EXERCISE GOAL –
The entries below must be retyped exactly. Pictures are to be omitted.

STUDY MATERIAL –

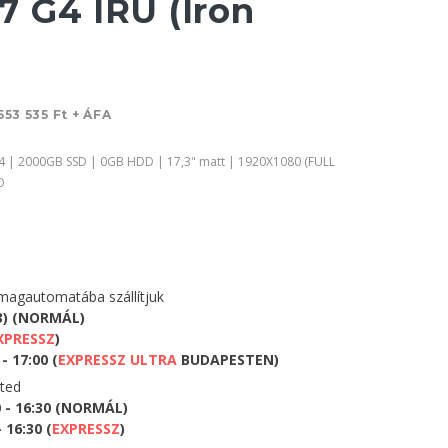
 G4 IRU (Iron
553 535 Ft + ÁFA
4 | 2000GB SSD | 0GB HDD | 17,3" matt | 1920X1080 (FULL
O
agautomatába szállítjuk
3) (NORMÁL)
XPRESSZ
)
- 17:00 (
EXPRESSZ ULTRA
BUDAPESTEN)
eted
0 - 16:30 (NORMÁL)
 16:30 (
EXPRESSZ
)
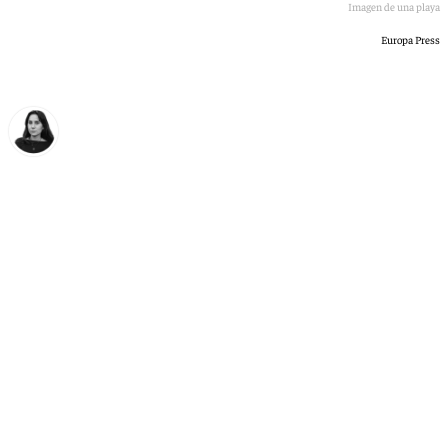
Imagen de una playa
Europa Press
Elena Lozano
martes, 7 julio 2026, 20:35
Compartir:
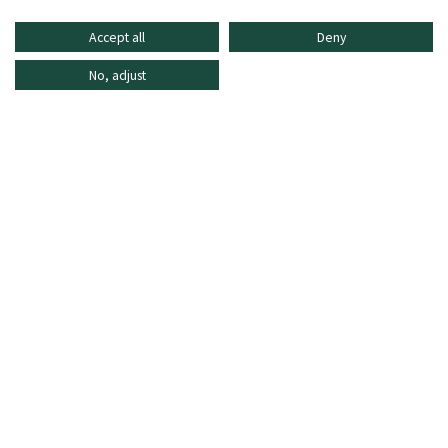
Accept all
Deny
No, adjust
INFORMATIONEN
ONLINE SHOPPING
HÄUFIG GESTELLTE FRAGEN
KUNDENDIENST
MO - FR: 8:30–16:30 Uhr,
shop@oberrauch-zitt.com
Oder über unser
Kontaktformular
.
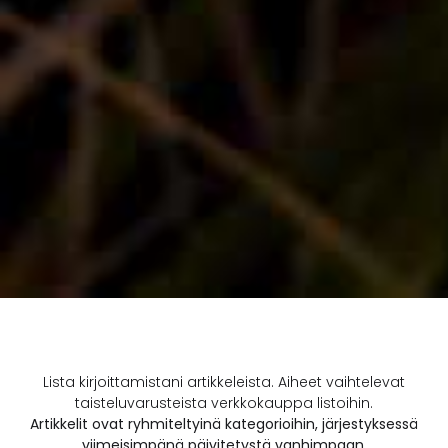
Lista kirjoittamistani artikkeleista. Aiheet vaihtelevat
taisteluvarusteista verkkokauppa listoihin.
Artikkelit ovat ryhmiteltyinä kategorioihin, järjestyksessä
viimeisimpänä päivitetystä vanhimpaan.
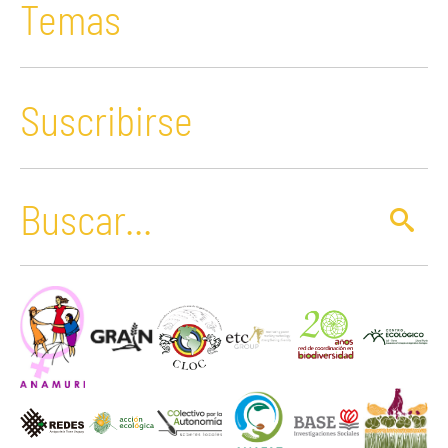
Temas
Suscribirse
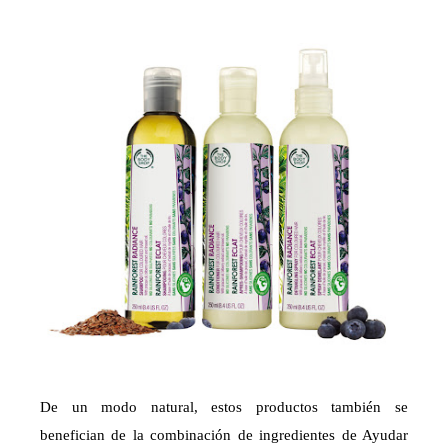
De un modo natural, estos productos también se
benefician de la combinación de ingredientes de Ayudar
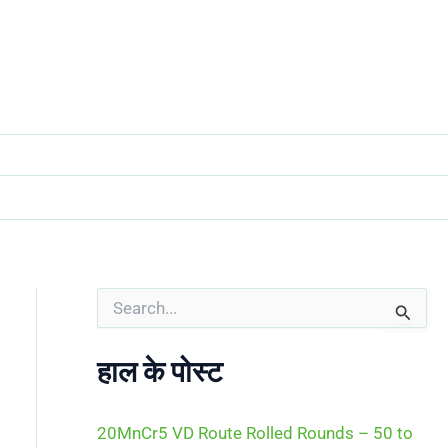
S
e
a
r
हाल के पोस्ट
c
h
f
20MnCr5 VD Route Rolled Rounds – 50 to
o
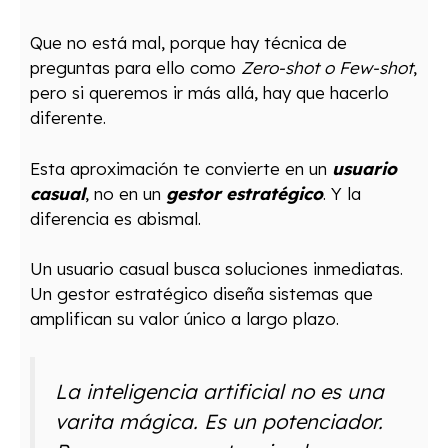
Que no está mal, porque hay técnica de
preguntas para ello como
Zero-shot o Few-shot
,
pero si queremos ir más allá, hay que hacerlo
diferente.
Esta aproximación te convierte en un
usuario
casual
, no en un
gestor estratégico
. Y la
diferencia es abismal.
Un usuario casual busca soluciones inmediatas.
Un gestor estratégico diseña sistemas que
amplifican su valor único a largo plazo.
La inteligencia artificial no es una
varita mágica. Es un potenciador.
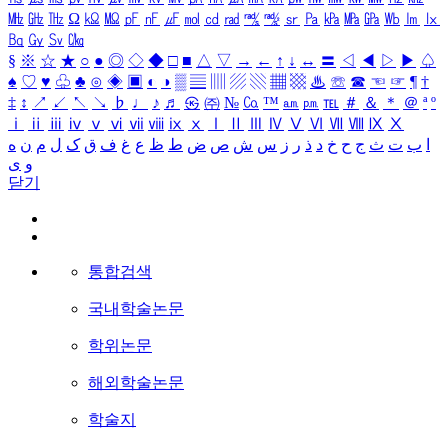
㎒
㎓
㎔
Ω
㏀
㏁
㎊
㎋
㎌
㏖
㏅
㎭
㎮
㎯
㏛
㎩
㎪
㎫
㎬
㏝
㏐
㏓
㏃
㏉
㏜
㏆
§
※
☆
★
○
●
◎
◇
◆
□
■
△
▽
→
←
↑
↓
↔
〓
◁
◀
▷
▶
♤
♠
♡
♥
♧
♣
⊙
◈
▣
◐
◑
▒
▤
▥
▨
▧
▦
▩
♨
☏
☎
☜
☞
¶
†
‡
↕
↗
↙
↖
↘
♭
♩
♪
♬
㉿
㈜
№
㏇
™
㏂
㏘
℡
＃
＆
＊
＠
ª
º
ⅰ
ⅱ
ⅲ
ⅳ
ⅴ
ⅵ
ⅶ
ⅷ
ⅸ
ⅹ
Ⅰ
Ⅱ
Ⅲ
Ⅳ
Ⅴ
Ⅵ
Ⅶ
Ⅷ
Ⅸ
Ⅹ
ا
ب
ت
ث
ج
ح
خ
د
ذ
ر
ز
س
ش
ص
ض
ط
ظ
ع
غ
ف
ق
ک
ل
م
ن
ه
و
ی
닫기
통합검색
국내학술논문
학위논문
해외학술논문
학술지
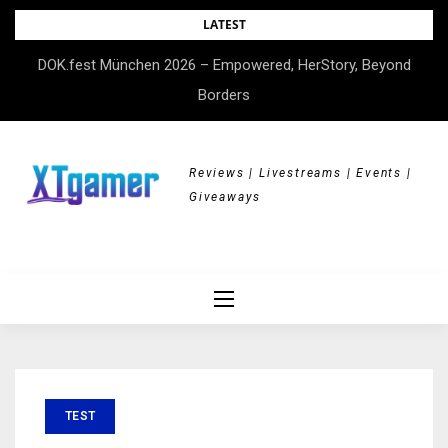
Skip
LATEST
to
DOK.fest München 2026 – Empowered, HerStory, Beyond
content
Borders
Reviews | Livestreams | Events |
Giveaways
TEST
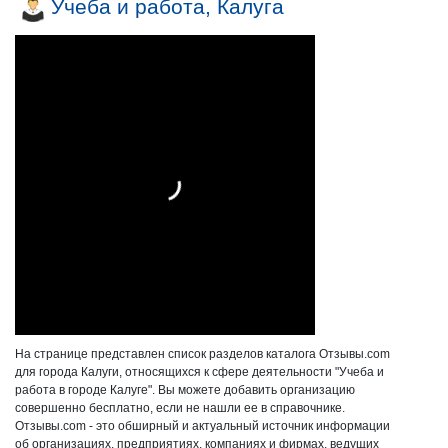
Учеба и работа, Калуга
На странице представлен список разделов каталога Отзывы.com
для города Калуги, относящихся к сфере деятельности "Учеба и
работа в городе Калуге". Вы можете добавить организацию
совершенно бесплатно, если не нашли ее в справочнике.
Отзывы.com - это обширный и актуальный источник информации
об организациях, предприятиях, компаниях и фирмах, ведущих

TASK ANSWER –
 G4 IRU (Iron
553 535 Ft + ÁFA
4 | 2000GB SSD | 0GB HDD | 17,3" matt | 1920X1080 (FULL
O
agautomatába szállítjuk
3) (NORMÁL)
XPRESSZ
)
- 17:00 (
EXPRESSZ ULTRA
BUDAPESTEN)
eted
0 - 16:30 (NORMÁL)
 16:30 (
EXPRESSZ
)
Imagen de una playa
Europa Press
Elena Lozano
martes, 7 julio 2026, 20:35
Compartir:
Accept all
Deny
No, adjust
INFORMATIONEN
ONLINE SHOPPING
HÄUFIG GESTELLTE FRAGEN
KUNDENDIENST
MO - FR: 8:30–16:30 Uhr,
shop@oberrauch-zitt.com
Oder über unser
Kontaktformular
.
Lista kirjoittamistani artikkeleista. Aiheet vaihtelevat
taisteluvarusteista verkkokauppa listoihin.
Artikkelit ovat ryhmiteltyinä kategorioihin, järjestyksessä
viimeisimpänä päivitetystä vanhimpaan.
Temas
Suscribirse
De un modo natural, estos productos también se
benefician de la combinación de ingredientes de Ayudar
S
e
a
r
हाल के पोस्ट
c
h
f
20MnCr5 VD Route Rolled Rounds – 50 to
o
Que no está mal, porque hay técnica de
preguntas para ello como
Zero-shot o Few-shot
,
pero si queremos ir más allá, hay que hacerlo
diferente.
Esta aproximación te convierte en un
usuario
casual
, no en un
gestor estratégico
. Y la
diferencia es abismal.
Un usuario casual busca soluciones inmediatas.
Un gestor estratégico diseña sistemas que
amplifican su valor único a largo plazo.
La inteligencia artificial no es una
varita mágica. Es un potenciador.
㎒
㎓
㎔
Ω
㏀
㏁
㎊
㎋
㎌
㏖
㏅
㎭
㎮
㎯
㏛
㎩
㎪
㎫
㎬
㏝
㏐
㏓
㏃
㏉
㏜
㏆
§
※
☆
★
○
●
◎
◇
◆
□
■
△
▽
→
←
↑
↓
↔
〓
◁
◀
▷
▶
♤
♠
♡
♥
♧
♣
⊙
◈
▣
◐
◑
▒
▤
▥
▨
▧
▦
▩
♨
☏
☎
☜
☞
¶
†
‡
↕
↗
↙
↖
↘
♭
♩
♪
♬
㉿
㈜
№
㏇
™
㏂
㏘
℡
＃
＆
＊
＠
ª
º
ⅰ
ⅱ
ⅲ
ⅳ
ⅴ
ⅵ
ⅶ
ⅷ
ⅸ
ⅹ
Ⅰ
Ⅱ
Ⅲ
Ⅳ
Ⅴ
Ⅵ
Ⅶ
Ⅷ
Ⅸ
Ⅹ
ا
ب
ت
ث
ج
ح
خ
د
ذ
ر
ز
س
ش
ص
ض
ط
ظ
ع
غ
ف
ق
ک
ل
م
ن
ه
و
ی
닫기
통합검색
국내학술논문
학위논문
해외학술논문
학술지
Skip
LATEST
to
DOK.fest München 2026 – Empowered, HerStory, Beyond
content
Borders
Reviews | Livestreams | Events |
Giveaways
TEST
Учеба и работа, Калуга
На странице представлен список разделов каталога Отзывы.com
для города Калуги, относящихся к сфере деятельности "Учеба и
работа в городе Калуге". Вы можете добавить организацию
совершенно бесплатно, если не нашли ее в справочнике.
Отзывы.com - это обширный и актуальный источник информации
об организациях, предприятиях, компаниях и фирмах, ведущих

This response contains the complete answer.